━━━━━ Recorded information

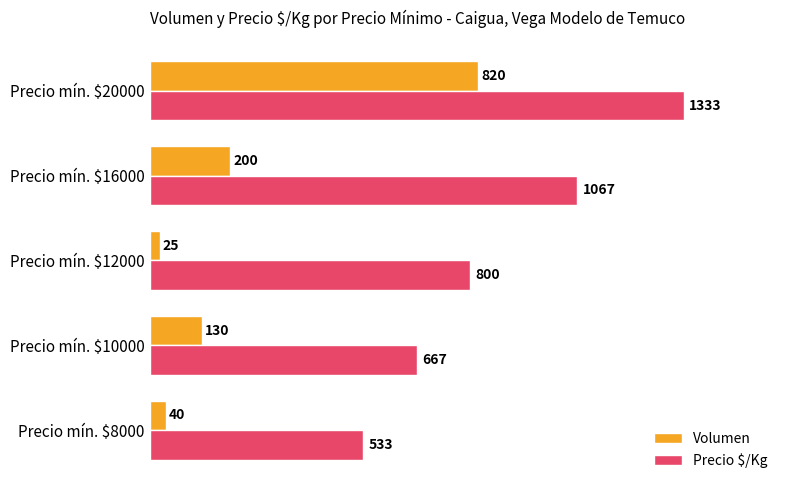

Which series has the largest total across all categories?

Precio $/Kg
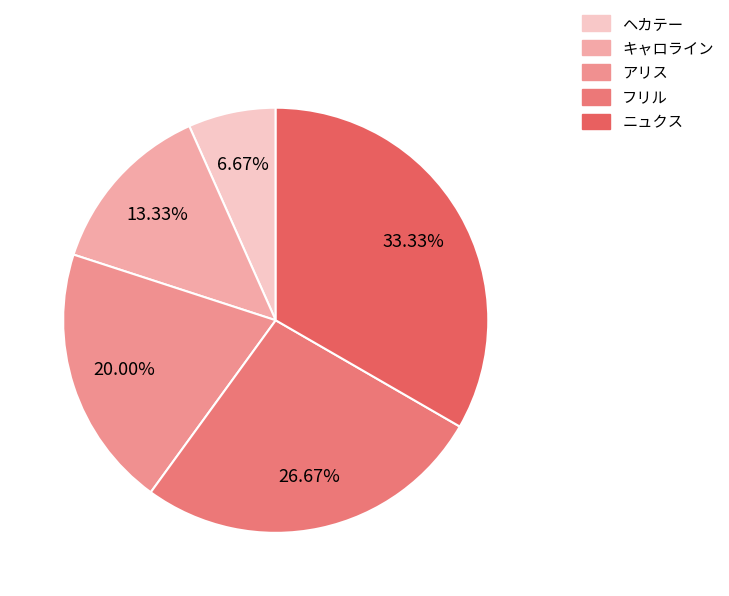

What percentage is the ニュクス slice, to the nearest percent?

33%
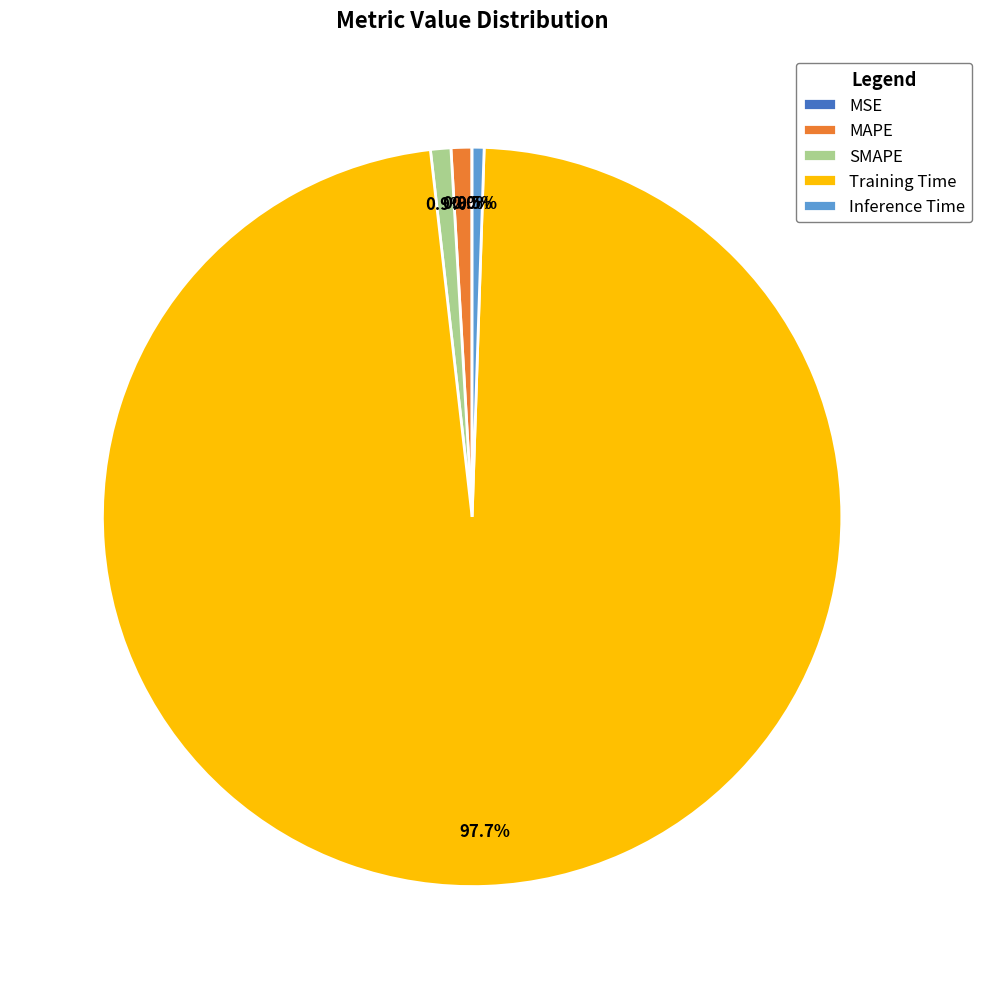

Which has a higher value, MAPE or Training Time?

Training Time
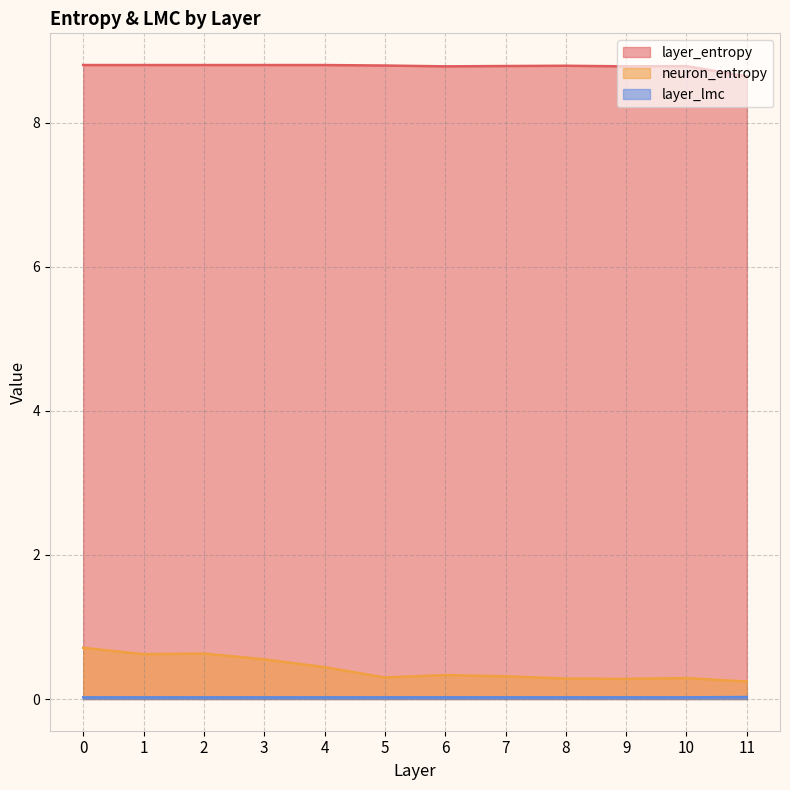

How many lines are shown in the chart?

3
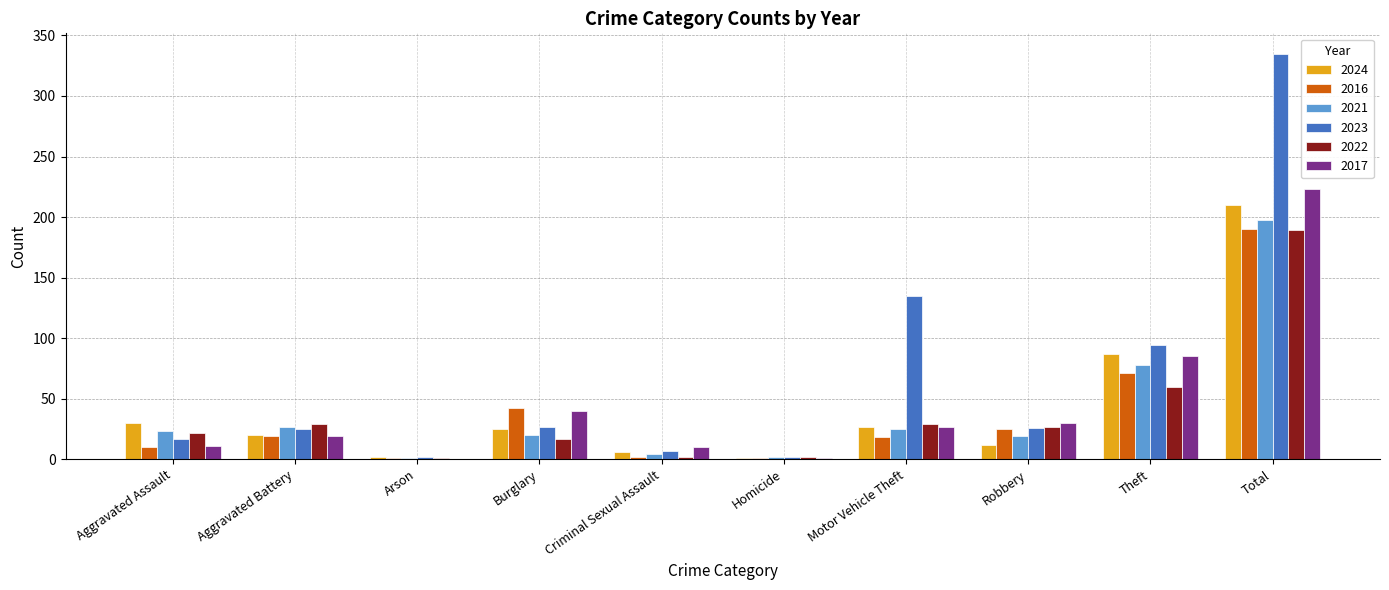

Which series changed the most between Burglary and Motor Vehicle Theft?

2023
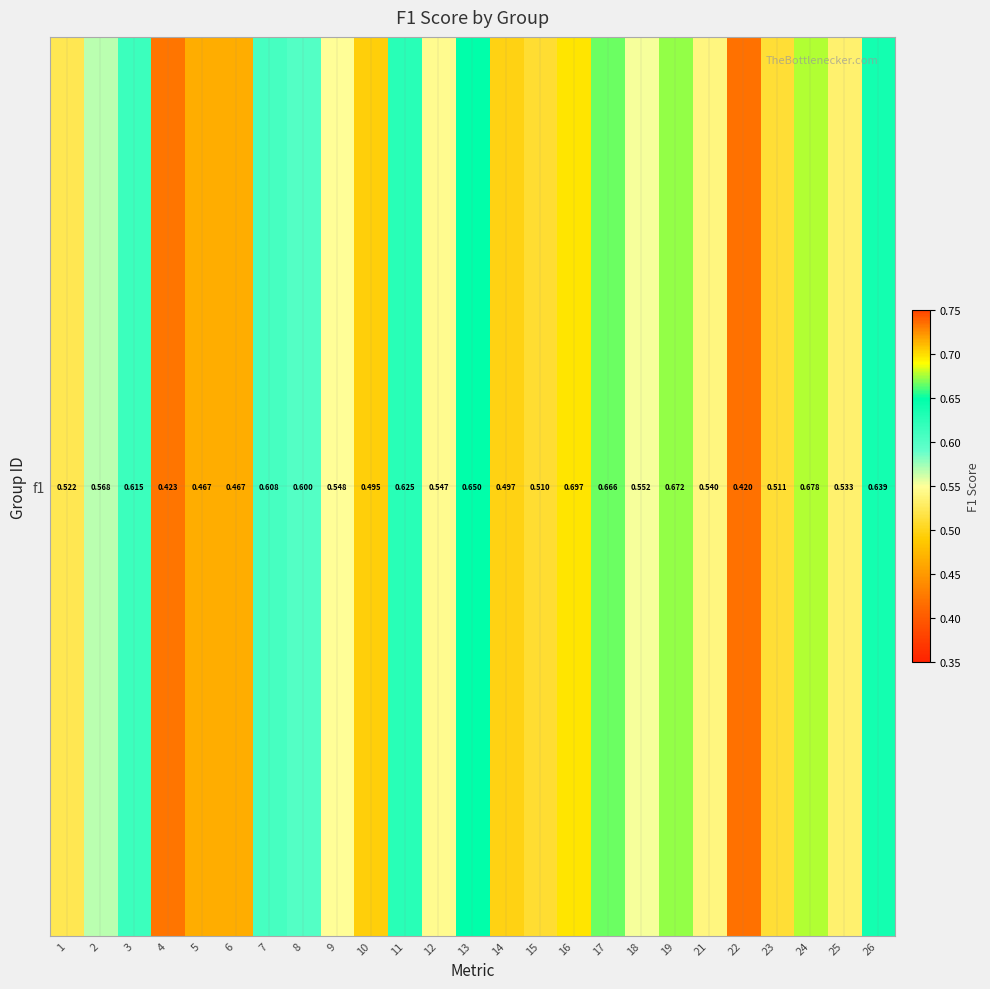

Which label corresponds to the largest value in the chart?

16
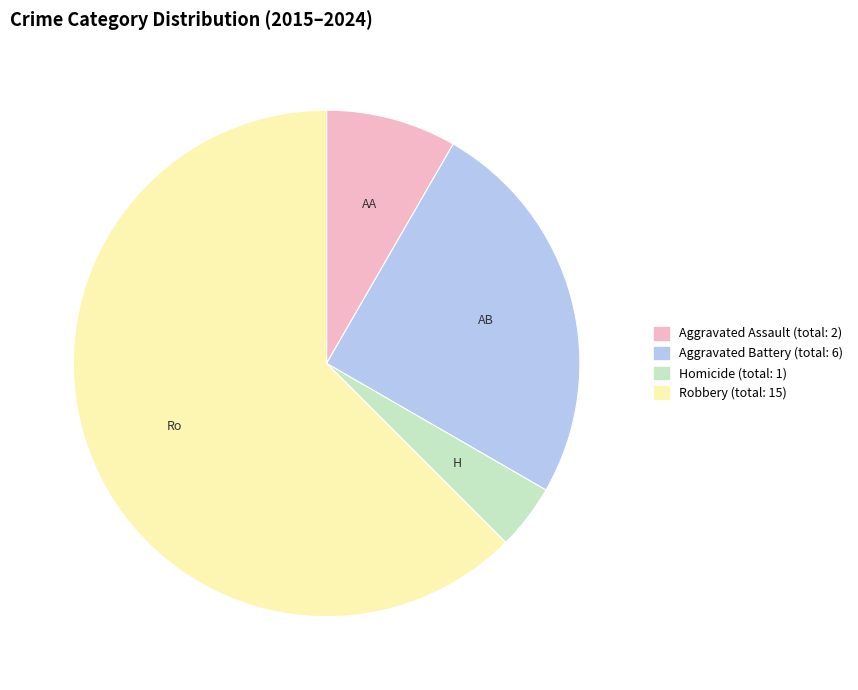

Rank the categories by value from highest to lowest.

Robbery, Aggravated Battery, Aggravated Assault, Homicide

━━━━━━━━━━

*Work to complete*: Copy out word for word the stretch of the records from the line containing "Which series changed" through the end of the records, leaving the pictures out.

*Result below*:
Which series changed the most between Burglary and Motor Vehicle Theft?

2023

Which label corresponds to the largest value in the chart?

16

Rank the categories by value from highest to lowest.

Robbery, Aggravated Battery, Aggravated Assault, Homicide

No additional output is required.